BLANGPIDIE – Pimpinan Daerah Muhammadiyah (PDM) Aceh Barat Daya (Abdya) menggelar Bimbingan Teknis (Bimtek) SatuMu atau Satu Data Muhammadiyah, yang diikuti oleh PDM, Pimpinan Cabang Muhammadiyah (PCM) dan Pimpinan Ranting Muhammadiyah (PRM) se-Kabupaten Abdya.
Kegiatan tersebut dilaksanakan di Gedung Dakwah Muhammadiyah Abdya, pada Ahad, 20 September 2026. Bimtek dibuka secara resmi oleh Ketua PDM Abdya dan diikuti kurang lebih 80 peserta dari seluruh cabang dan ranting.
Ketua PDM Abdya, Nazli Hasan, S. Ag M.Ag. dalam sambutannya menyampaikan bahwa SatuMu merupakan program prioritas Pimpinan Pusat Muhammadiyah sebagai bagian dari transformasi digital tata kelola persyarikatan.

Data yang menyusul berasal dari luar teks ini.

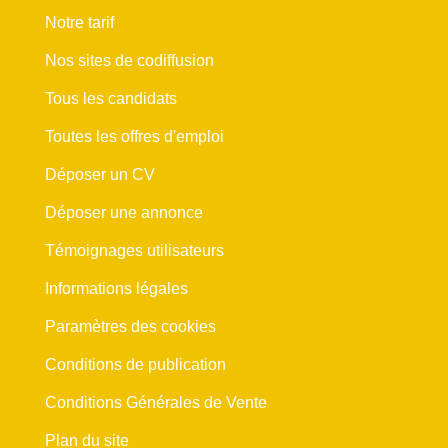
Notre tarif
Nos sites de codiffusion
Tous les candidats
Toutes les offres d'emploi
Déposer un CV
Déposer une annonce
Témoignages utilisateurs
Informations légales
Paramètres des cookies
Conditions de publication
Conditions Générales de Vente
Plan du site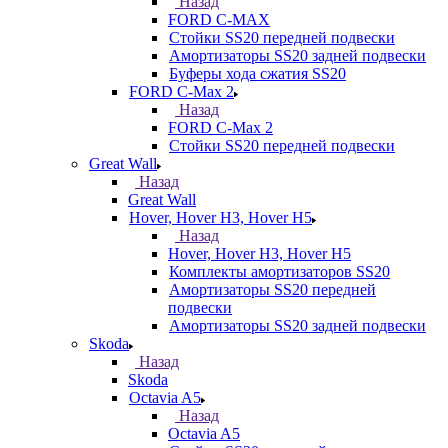
Назад
FORD С-MAX
Стойки SS20 передней подвески
Амортизаторы SS20 задней подвески
Буферы хода сжатия SS20
FORD C-Max 2
Назад
FORD C-Max 2
Стойки SS20 передней подвески
Great Wall
Назад
Great Wall
Hover, Hover H3, Hover H5
Назад
Hover, Hover H3, Hover H5
Комплекты амортизаторов SS20
Амортизаторы SS20 передней
подвески
Амортизаторы SS20 задней подвески
Skoda
Назад
Skoda
Octavia A5
Назад
Octavia A5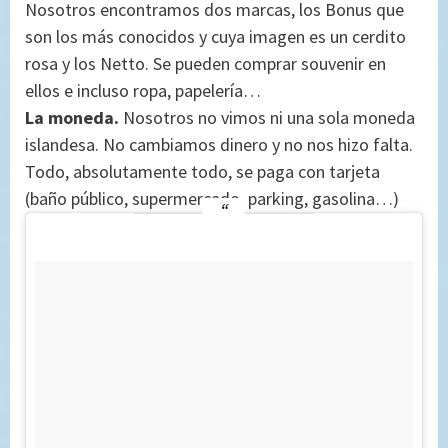
Nosotros encontramos dos marcas, los Bonus que
son los más conocidos y cuya imagen es un cerdito
rosa y los Netto. Se pueden comprar souvenir en
ellos e incluso ropa, papelería…
La moneda.
Nosotros no vimos ni una sola moneda
islandesa. No cambiamos dinero y no nos hizo falta.
Todo, absolutamente todo, se paga con tarjeta
(baño público, supermercado, parking, gasolina…)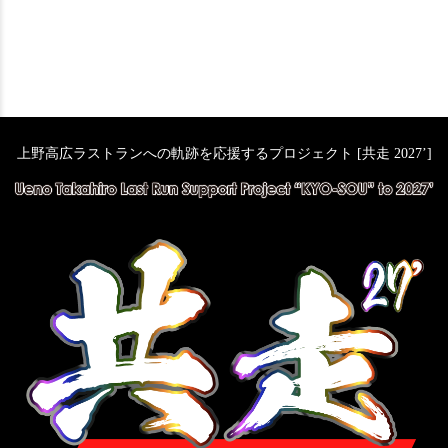
上野高広ラストランへの軌跡を応援するプロジェクト [共走 2027’]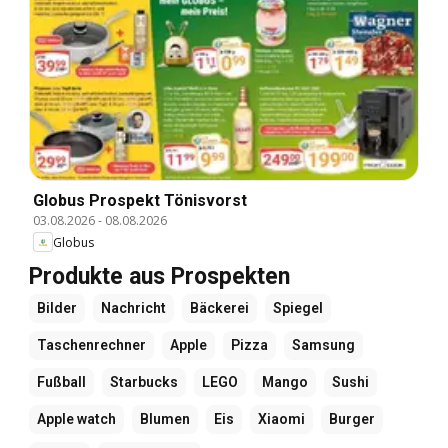
Globus Prospekt Tönisvorst
03.08.2026
-
08.08.2026
Globus
Produkte aus Prospekten
Bilder
Nachricht
Bäckerei
Spiegel
Taschenrechner
Apple
Pizza
Samsung
Fußball
Starbucks
LEGO
Mango
Sushi
Apple watch
Blumen
Eis
Xiaomi
Burger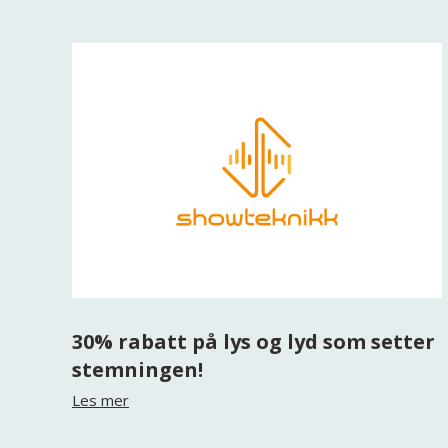
30% rabatt på lys og lyd som setter
stemningen!
Les mer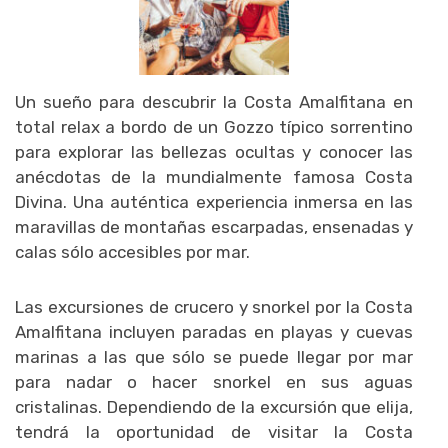
Un sueño para descubrir la Costa Amalfitana en
total relax a bordo de un Gozzo típico sorrentino
para explorar las bellezas ocultas y conocer las
anécdotas de la mundialmente famosa Costa
Divina. Una auténtica experiencia inmersa en las
maravillas de montañas escarpadas, ensenadas y
calas sólo accesibles por mar.
Las excursiones de crucero y snorkel por la Costa
Amalfitana incluyen paradas en playas y cuevas
marinas a las que sólo se puede llegar por mar
para nadar o hacer snorkel en sus aguas
cristalinas. Dependiendo de la excursión que elija,
tendrá la oportunidad de visitar la Costa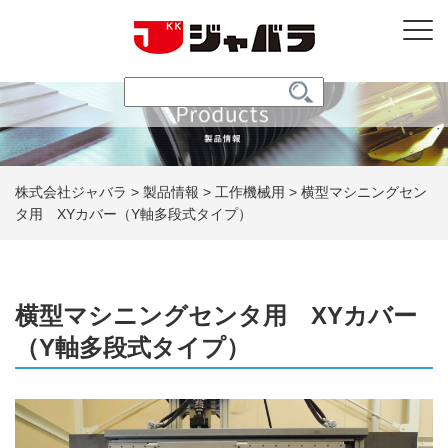
株式会社ジャバラ
>
製品情報
>
工作機械用
>
横型マシニングセン
タ用 XYカバー（Y軸多段式タイプ）
横型マシニングセンタ用 XYカバー
（Y軸多段式タイプ）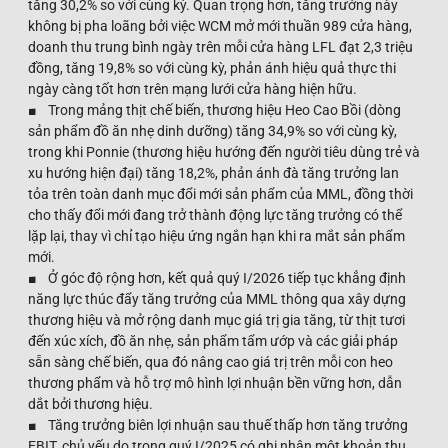
tăng 30,2% so với cùng kỳ. Quan trọng hơn, tăng trưởng này
không bị pha loãng bởi việc WCM mở mới thuần 989 cửa hàng,
doanh thu trung bình ngày trên mỗi cửa hàng LFL đạt 2,3 triệu
đồng, tăng 19,8% so với cùng kỳ, phản ánh hiệu quả thực thi
ngày càng tốt hơn trên mạng lưới cửa hàng hiện hữu.
■ Trong mảng thịt chế biến, thương hiệu Heo Cao Bồi (dòng
sản phẩm đồ ăn nhẹ dinh dưỡng) tăng 34,9% so với cùng kỳ,
trong khi Ponnie (thương hiệu hướng đến người tiêu dùng trẻ và
xu hướng hiện đại) tăng 18,2%, phản ánh đà tăng trưởng lan
tỏa trên toàn danh mục đổi mới sản phẩm của MML, đồng thời
cho thấy đổi mới đang trở thành động lực tăng trưởng có thể
lặp lại, thay vì chỉ tạo hiệu ứng ngắn hạn khi ra mắt sản phẩm
mới.
■ Ở góc độ rộng hơn, kết quả quý I/2026 tiếp tục khẳng định
năng lực thúc đẩy tăng trưởng của MML thông qua xây dựng
thương hiệu và mở rộng danh mục giá trị gia tăng, từ thịt tươi
đến xúc xích, đồ ăn nhẹ, sản phẩm tẩm ướp và các giải pháp
sẵn sàng chế biến, qua đó nâng cao giá trị trên mỗi con heo
thương phẩm và hỗ trợ mô hình lợi nhuận bền vững hơn, dẫn
dắt bởi thương hiệu.
■ Tăng trưởng biên lợi nhuận sau thuế thấp hơn tăng trưởng
EBIT, chủ yếu do trong quý I/2025 có ghi nhận một khoản thu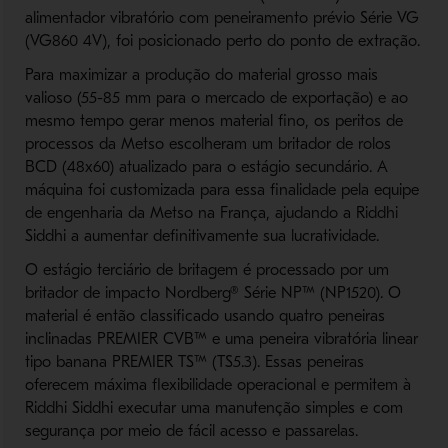
alimentador vibratório com peneiramento prévio Série VG
(VG860 4V), foi posicionado perto do ponto de extração.
Para maximizar a produção do material grosso mais
valioso (55-85 mm para o mercado de exportação) e ao
mesmo tempo gerar menos material fino, os peritos de
processos da Metso escolheram um britador de rolos
BCD (48x60) atualizado para o estágio secundário. A
máquina foi customizada para essa finalidade pela equipe
de engenharia da Metso na França, ajudando a Riddhi
Siddhi a aumentar definitivamente sua lucratividade.
O estágio terciário de britagem é processado por um
britador de impacto Nordberg® Série NP™ (NP1520). O
material é então classificado usando quatro peneiras
inclinadas PREMIER CVB™ e uma peneira vibratória linear
tipo banana PREMIER TS™ (TS5.3). Essas peneiras
oferecem máxima flexibilidade operacional e permitem à
Riddhi Siddhi executar uma manutenção simples e com
segurança por meio de fácil acesso e passarelas.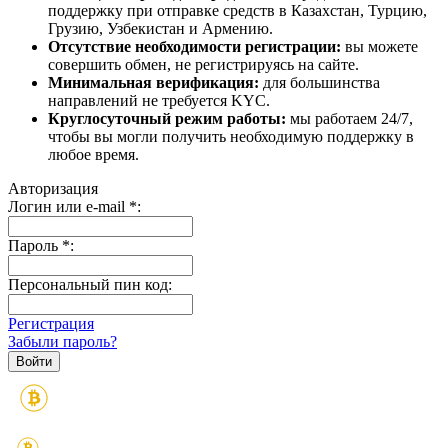
поддержку при отправке средств в Казахстан, Турцию,
Грузию, Узбекистан и Армению.
Отсутствие необходимости регистрации:
вы можете
совершить обмен, не регистрируясь на сайте.
Минимальная верификация:
для большинства
направлений не требуется KYC.
Круглосуточный режим работы:
мы работаем 24/7,
чтобы вы могли получить необходимую поддержку в
любое время.
Авторизация
Логин или e-mail
*
:
Пароль
*
:
Персональный пин код:
Регистрация
Забыли пароль?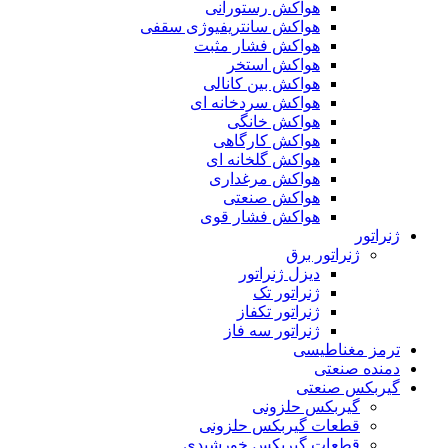
هواکش رستورانی
هواکش سانتریفیوژی سقفی
هواکش فشار مثبت
هواکش استخر
هواکش بین کانالی
هواکش سردخانه ای
هواکش خانگی
هواکش کارگاهی
هواکش گلخانه ای
هواکش مرغداری
هواکش صنعتی
هواکش فشار قوی
ژنراتور
ژنراتور برق
دیزل ژنراتور
ژنراتور تک
ژنراتور تکفاز
ژنراتور سه فاز
ترمز مغناطیسی
دمنده صنعتی
گیربکس صنعتی
گیربکس حلزونی
قطعات گيربکس حلزونی
قطعات گيربکس خورشيدی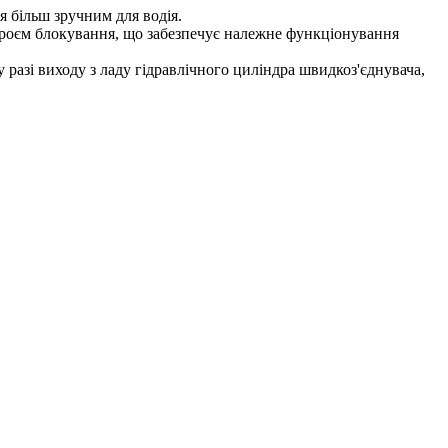
 більш зручним для водія.
троєм блокування, що забезпечує належне функціонування
разі виходу з ладу гідравлічного циліндра швидкоз'єднувача,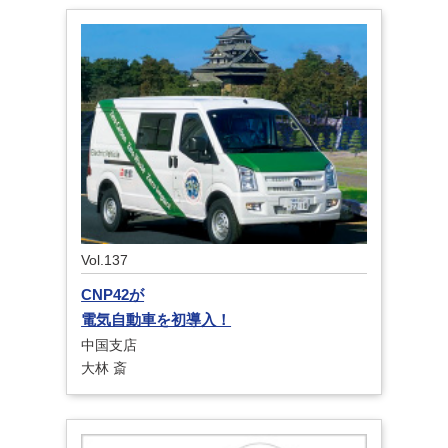
Vol.137
CNP42が
電気自動車を初導入！
中国支店
大林 斎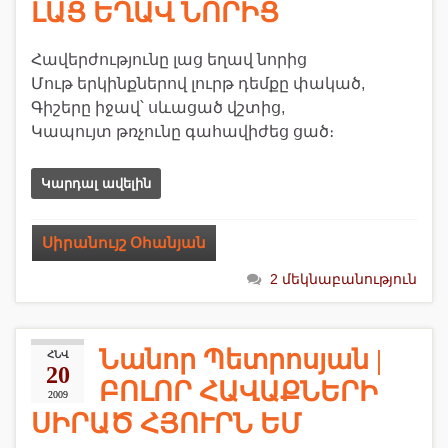
ԼԱՑ ԵՂԱՎ ՆՈՐԻՑ
Հավերժությունը լաց եղավ նորից
Մութ երկինքներով լուրթ դեմքը փակած,
Գիշերը իջավ՝ սևացած վշտից,
Կապույտ թռչունը գահավիժեց ցած։
Կարդալ ավելին
Սիրանույշ Օհանյան
2 մեկնաբանություն
Նանոր Պետրոսյան |
ՀՆՎ
20
ԲՈԼՈՐ ՀԱՎԱՔՆԵՐԻ
2009
ՍԻՐԱԾ ՀՅՈՒՐՆ ԵՄ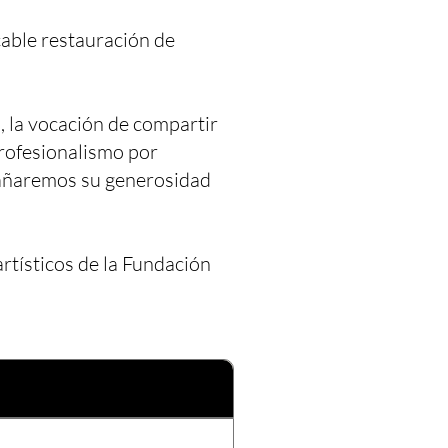
able restauración de
, la vocación de compartir
profesionalismo por
rañaremos su generosidad
ísticos de la Fundación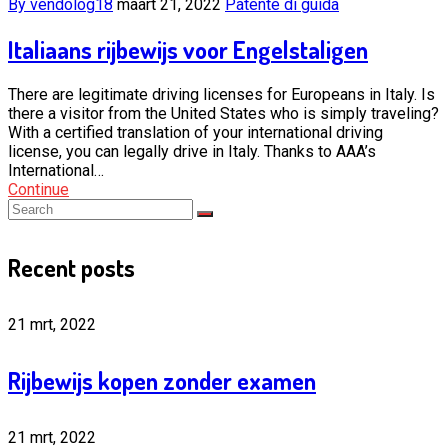
By vendolog18
maart 21, 2022
Patente di guida
Italiaans rijbewijs voor Engelstaligen
There are legitimate driving licenses for Europeans in Italy. Is
there a visitor from the United States who is simply traveling?
With a certified translation of your international driving
license, you can legally drive in Italy. Thanks to AAA’s
International…
Continue
Recent posts
21 mrt, 2022
Rijbewijs kopen zonder examen
21 mrt, 2022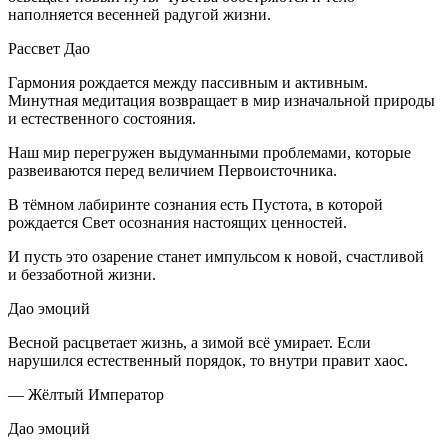
наполняется весенней радугой жизни.
Рассвет Дао
Гармония рождается между пассивным и активным.
Минутная медитация возвращает в мир изначальной природы
и естественного состояния.
Наш мир перегружен выдуманными проблемами, которые
развеиваются перед величием Первоисточника.
В тёмном лабиринте сознания есть Пустота, в которой
рождается Свет осознания настоящих ценностей.
И пусть это озарение станет импульсом к новой, счастливой
и беззаботной жизни.
Дао эмоций
Весной расцветает жизнь, а зимой всё умирает. Если
нарушился естественный порядок, то внутри правит хаос.
— Жёлтый Император
Дао эмоций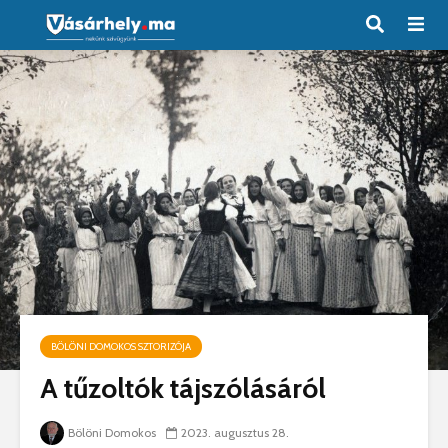
BÖLÖNI DOMOKOS SZTORIZÓJA
A tűzoltók tájszólásáról
Bölöni Domokos
2023. augusztus 28.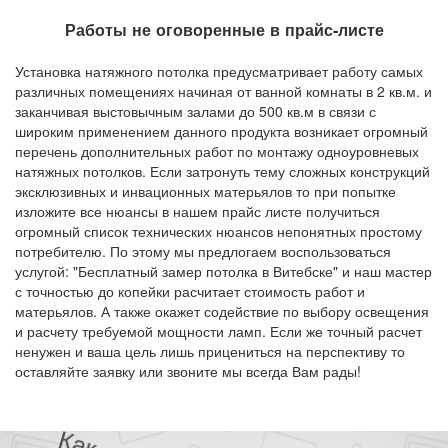
Работы не оговоренные в прайс-листе
Установка натяжного потолка предусматривает работу самых
различных помещениях начиная от ванной комнаты в 2 кв.м. и
заканчивая выстовычным залами до 500 кв.м в связи с
широким применением данного продукта возникает огромный
перечень дополнительных работ по монтажу одноуровневых
натяжных потолков. Если затронуть тему сложных конструкций
эксклюзивных и инвационных матерьялов то при попытке
изложите все нюансы в нашем прайс листе получиться
огромный список технических нюансов непонятных простому
потребителю. По этому мы предлогаем воспользоваться
услугой: "Бесплатный замер потолка в Витебске" и наш мастер
с точностью до копейки расчитает стоимость работ и
матерьялов. А также окажет содействие по выбору освещения
и расчету требуемой мощности ламп. Если же точный расчет
ненужен и ваша цель лишь прицениться на перспективу то
оставляйте заявку или звоните мы всегда Вам рады!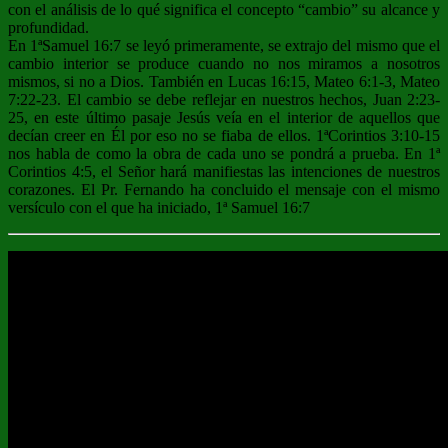
con el análisis de lo qué significa el concepto “cambio” su alcance y
profundidad.
En 1ªSamuel 16:7 se leyó primeramente, se extrajo del mismo que el
cambio interior se produce cuando no nos miramos a nosotros
mismos, si no a Dios. También en Lucas 16:15, Mateo 6:1-3, Mateo
7:22-23. El cambio se debe reflejar en nuestros hechos, Juan 2:23-
25, en este último pasaje Jesús veía en el interior de aquellos que
decían creer en Él por eso no se fiaba de ellos. 1ªCorintios 3:10-15
nos habla de como la obra de cada uno se pondrá a prueba. En 1ª
Corintios 4:5, el Señor hará manifiestas las intenciones de nuestros
corazones. El Pr. Fernando ha concluido el mensaje con el mismo
versículo con el que ha iniciado, 1ª Samuel 16:7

“SatuMu adalah program PP Muhammadiyah sebagai upaya membangun Satu Data Muhammadiyah yang terintegrasi. Ini wajib kita sukseskan mulai dari tingkat PDM, PCM hingga PRM. Dengan SatuMu, semua data warga, pengurus, hingga aset persyarikatan akan tertata rapi dalam satu ekosistem digital,” tegas Nazli.
Ia menjelaskan, SatuMu merupakan platform digital terpadu yang mengintegrasikan layanan keanggotaan (e-KTAM), Direktori Organisasi Muhammadiyah (DOM), IuranMu, serta pengelolaan Amal Usaha Muhammadiyah (AUM).
Melalui sistem ini, setiap warga Muhammadiyah nantinya akan memiliki identitas digital berupa e-KTAM yang terhubung langsung dengan Nomor Baku Muhammadiyah (NBM) dan terintegrasi secara nasional.
Bimtek ini bertujuan untuk memberikan pemahaman teknis kepada para agen dan verifikator di tingkat cabang dan ranting agar mampu melakukan pendataan, verifikasi anggota, serta pembaruan struktur organisasi secara digital.
“Harapan kami, setelah bimtek ini seluruh PCM dan PRM se-Abdya bisa langsung bergerak melakukan pendataan. Kita ingin Abdya tidak tertinggal dalam digitalisasi organisasi,” tambahnya.
Kegiatan berlangsung dengan antusias, para peserta aktif mengikuti sesi pelatihan pengoperasian aplikasi SatuMu yang dipandu oleh tim.
Dengan adanya Bimtek SatuMu ini, PDM Abdya menargetkan seluruh data warga dan struktur organisasi Muhammadiyah di Abdya dapat terverifikasi dan terintegrasi dalam Satu Data Muhammadiyah secara nasional.